On 23 December 1964, Brian Wilson had a breakdown on a flight from Los Angeles to Houston. The Beach Boys mastermind was with his bandmates on tour when the first obvious manifestation of his debilitating mental health struggles surfaced. The band – brothers Dennis and Carl, cousin Mike Love and childhood friend Al Jardine – hadn’t previously noticed much wrong.
“Not up until that point,” guitarist Jardine tells me over video call from the solarium at his home in Big Sur, California. “[We thought] he was just a very unusual person. He was very creative.” Wilson immediately quit touring. “It was obvious he was not happy being away from home that much,” singer and lyricist Love says separately on the phone from Myrtle Beach, South Carolina. “So as sad as it was to see him leave us, we realised it was much better for him. And it turned out better for the group, too.”
It proved to be a seismic event for Wilson, The Beach Boys and the history of pop. At just 22, Wilson retreated into the studio and set about redrawing the boundaries of what was possible within popular music.

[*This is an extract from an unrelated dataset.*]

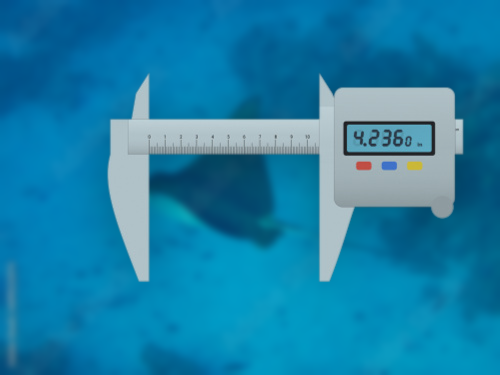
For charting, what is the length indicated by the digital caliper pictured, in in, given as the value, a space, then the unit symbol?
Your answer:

His 1966 magnum opus Pet Sounds – which turns 60 on Saturday, and is enjoying an anniversary edition, The Pet Sounds Sessions Highlights – transformed The Beach Boys’ trademark sound of 50s rock ’n’ roll surf-rock hits that captured the carefree abandon of Californian youth (“I Get Around,” “Surfin’ USA,” “Fun, Fun, Fun”) into something lavishly symphonic and devastatingly beautiful.